I’ve been reflecting on Adam McHugh’s book, Introverts in the Church, and the ways that we (Introverts & Extroverts alike) spiritualize and idealize our personalities. We make our own personality traits, and the spiritual gifts often associated with them, the norm or preferred method of expressing our faith.

For example, I’ve often found myself in church contexts that spiritualize extroversion. What I mean is that the gifts and skills normally associated with extroverts are held up as the paradigm of spiritual maturity. These gifts and skills are evangelism, mobilization, and networking. Along with the gift of preaching, these three gifts/skills are the primary lens through which evangelicals view spiritual maturity and the qualities they look for in “good” leaders.

If you can walk up to a total stranger and strike up a spiritual conversation with them, then you have engaged in evangelism and are spiritually mature. If you can mobilize a large number of people to a certain task, then you are a leader. If you have a large circle of friends and know how to network well, then you have a large sphere of influence and a good candidate for church leadership.

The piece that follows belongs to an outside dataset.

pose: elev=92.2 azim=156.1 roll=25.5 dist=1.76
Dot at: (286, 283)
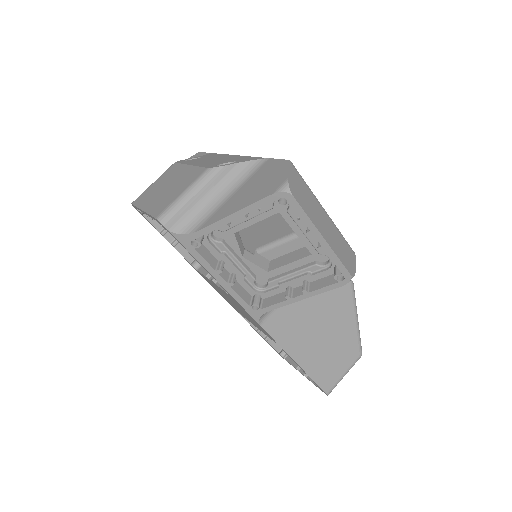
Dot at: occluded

This paradigm needs to be challenged because it is far too narrow. Extroverts, like introverts, are limited, and their personalities and gifts are not the only (or even the best) qualifications for spiritual leadership. Confrontational evangelism can often do more harm than good. Sometimes people don’t need to be mobilized, they just need to be heard. Being able to network is a good quality to have, but it can sometimes leave people feeling more like commodities than humans.

My point is not that extroverts are bad. Far from it! (I married one, after all.) Nor is my point that evangelism, mobilization, and networking are unnecessary. They are very important, and I’m convinced that I find myself in these contexts because I need to learn to do these things better. But they are not crucial for church leadership nor indicative of spiritual maturity. We have spiritualized extroversion and made the personality traits and natural gifts/skills of extroverts the paradigm for Christian leadership. There’s nothing about 1 Timothy 3 that points to extroverts over introverts as ideal candidates for church leadership. We need to move beyond personality and gifting and see character as the true qualification for spiritual maturity.